Aim of the task ->
Skip the images and restate every line of the records exactly.
____ Data records
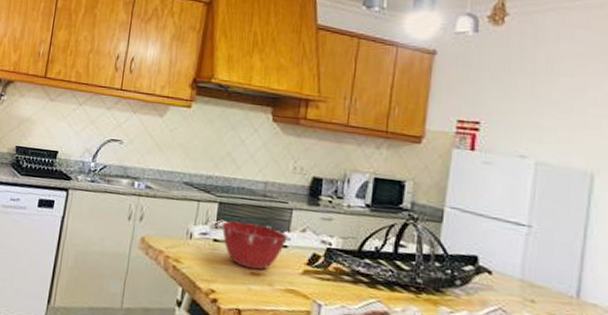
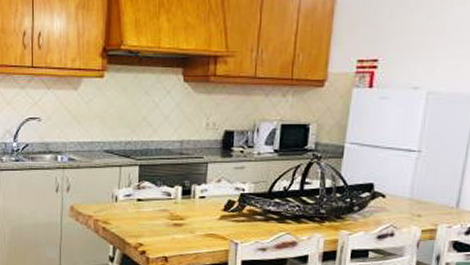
mixing bowl: present [222,221,289,270] -> none [144,181,206,221]

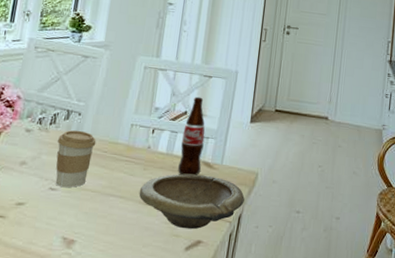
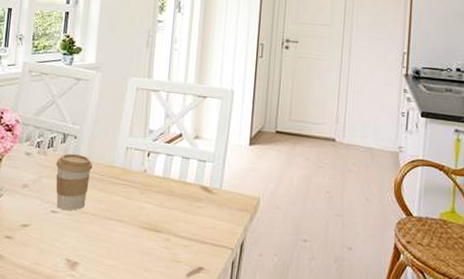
bowl: present [139,174,245,230] -> none [137,198,246,256]
bottle: present [178,96,205,176] -> none [176,118,202,201]

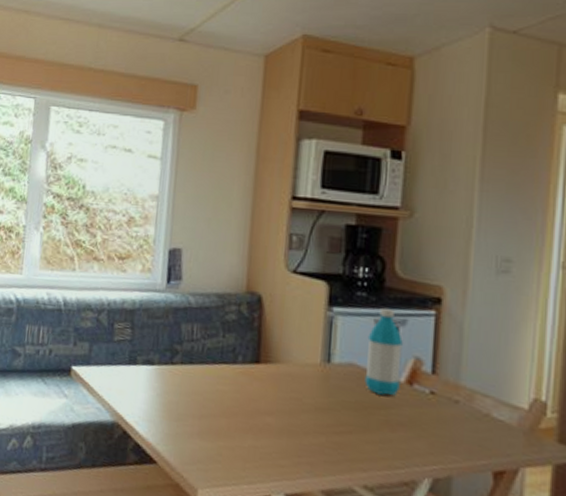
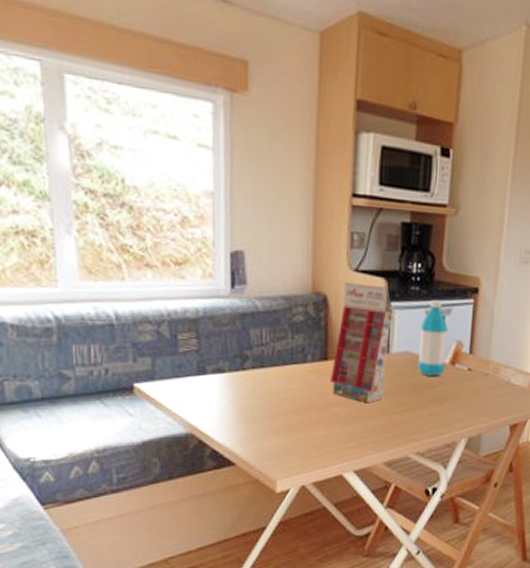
gift box: none [262,284,335,417] -> present [331,283,393,404]

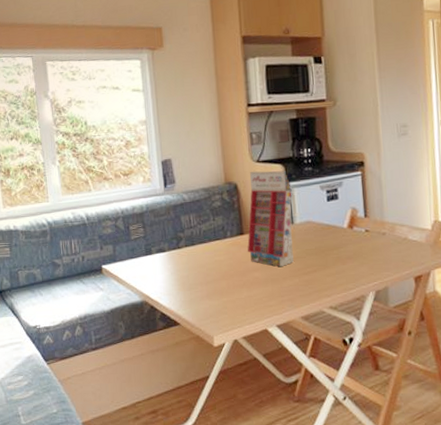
water bottle: present [417,300,448,376] -> none [317,176,344,240]

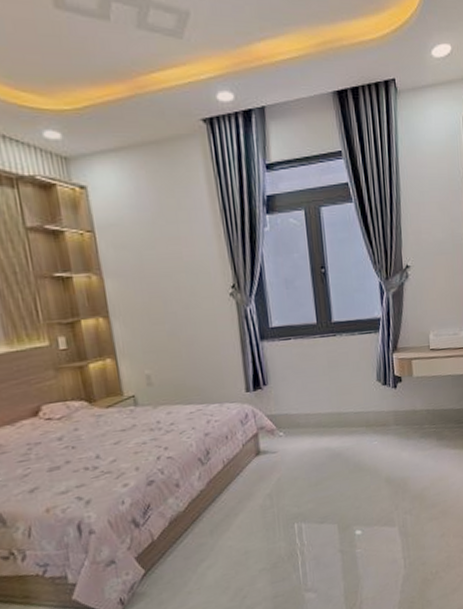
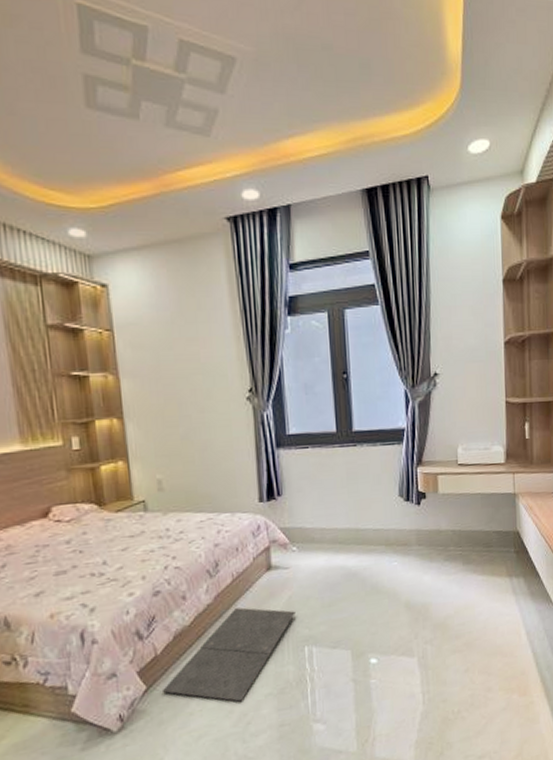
door mat: none [160,491,285,579] -> present [161,607,295,702]

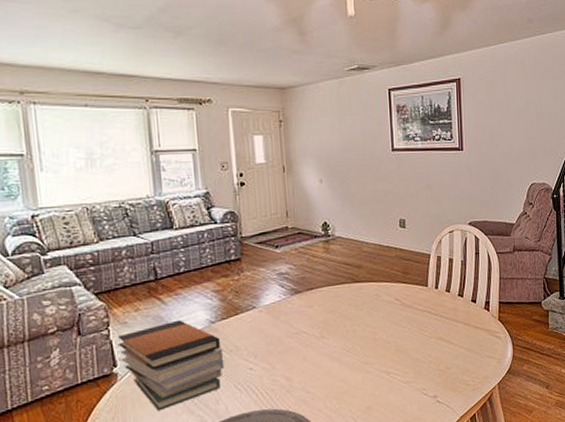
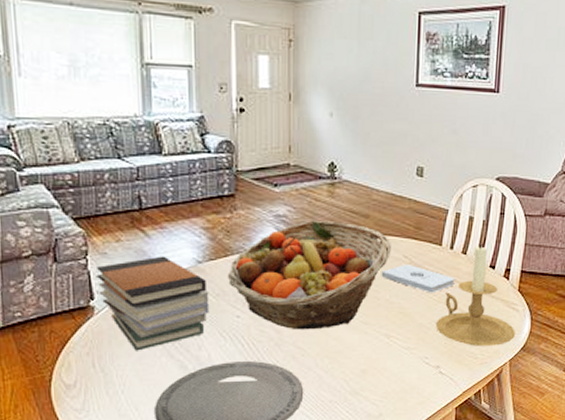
fruit basket: none [238,274,384,376] -> present [227,220,391,330]
notepad: none [377,306,442,330] -> present [381,265,455,293]
candle holder: none [429,281,500,374] -> present [435,243,515,346]

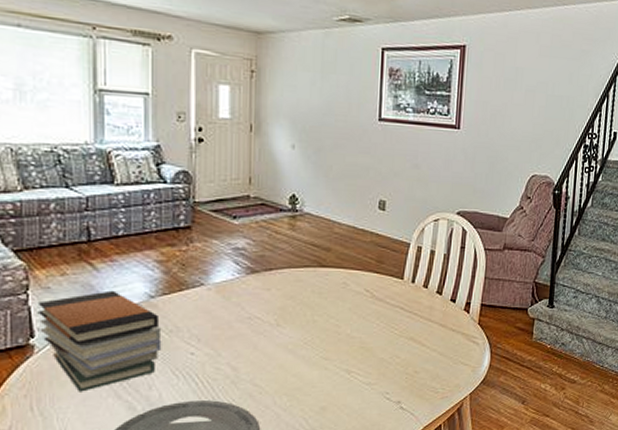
fruit basket: present [227,220,391,330] -> none [181,253,353,367]
notepad: present [381,265,455,293] -> none [342,299,416,327]
candle holder: present [435,243,515,346] -> none [396,277,476,380]

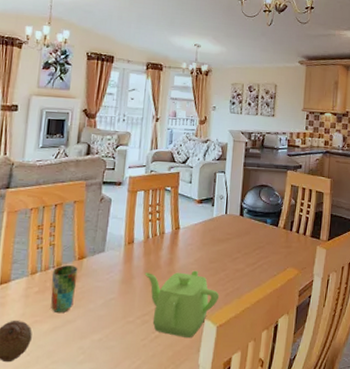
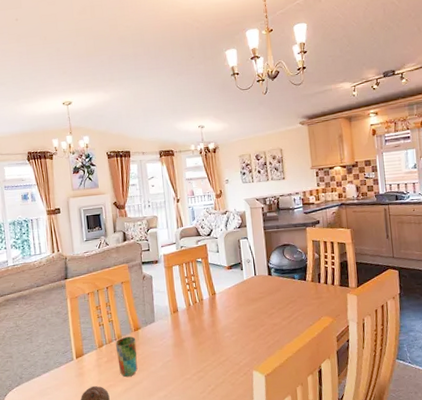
teapot: present [144,270,220,337] -> none [192,328,263,388]

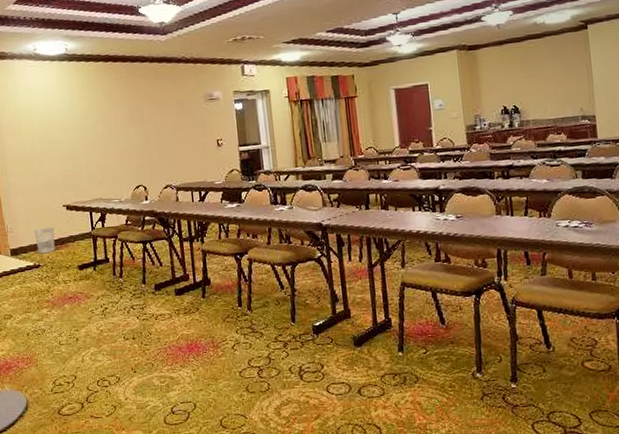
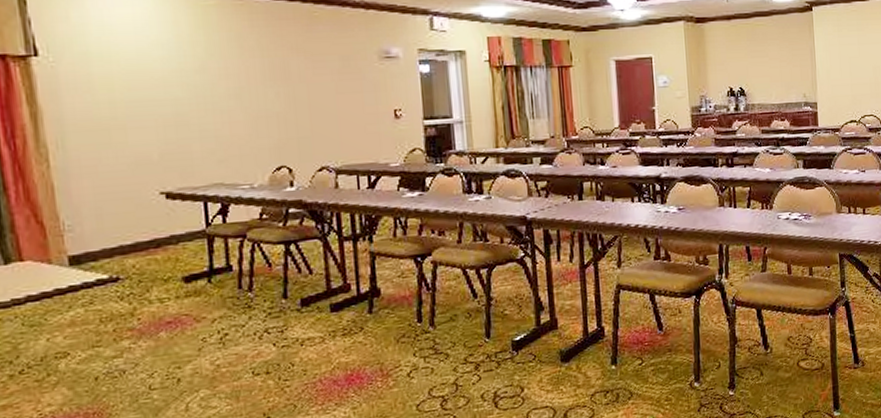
wastebasket: present [34,226,55,254] -> none [111,222,146,262]

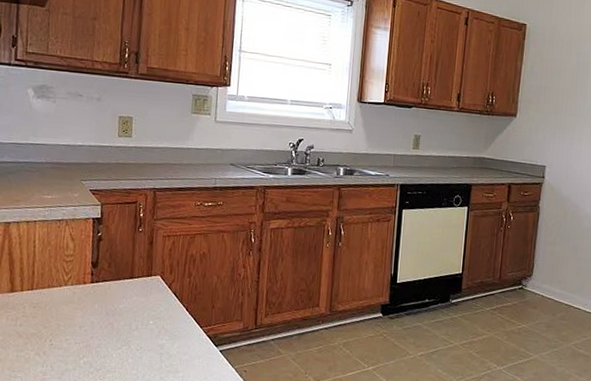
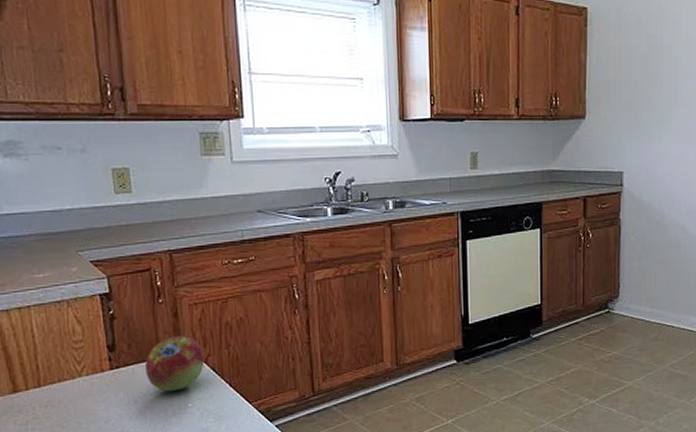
fruit: none [119,261,169,309] -> present [145,335,204,392]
________
Written answer ->
mixing bowl: present [222,221,289,270] -> none [144,181,206,221]

bowl: present [139,174,245,230] -> none [137,198,246,256]
bottle: present [178,96,205,176] -> none [176,118,202,201]

gift box: none [262,284,335,417] -> present [331,283,393,404]

water bottle: present [417,300,448,376] -> none [317,176,344,240]

door mat: none [160,491,285,579] -> present [161,607,295,702]

fruit basket: none [238,274,384,376] -> present [227,220,391,330]
notepad: none [377,306,442,330] -> present [381,265,455,293]
candle holder: none [429,281,500,374] -> present [435,243,515,346]

fruit basket: present [227,220,391,330] -> none [181,253,353,367]
notepad: present [381,265,455,293] -> none [342,299,416,327]
candle holder: present [435,243,515,346] -> none [396,277,476,380]

teapot: present [144,270,220,337] -> none [192,328,263,388]

wastebasket: present [34,226,55,254] -> none [111,222,146,262]

fruit: none [119,261,169,309] -> present [145,335,204,392]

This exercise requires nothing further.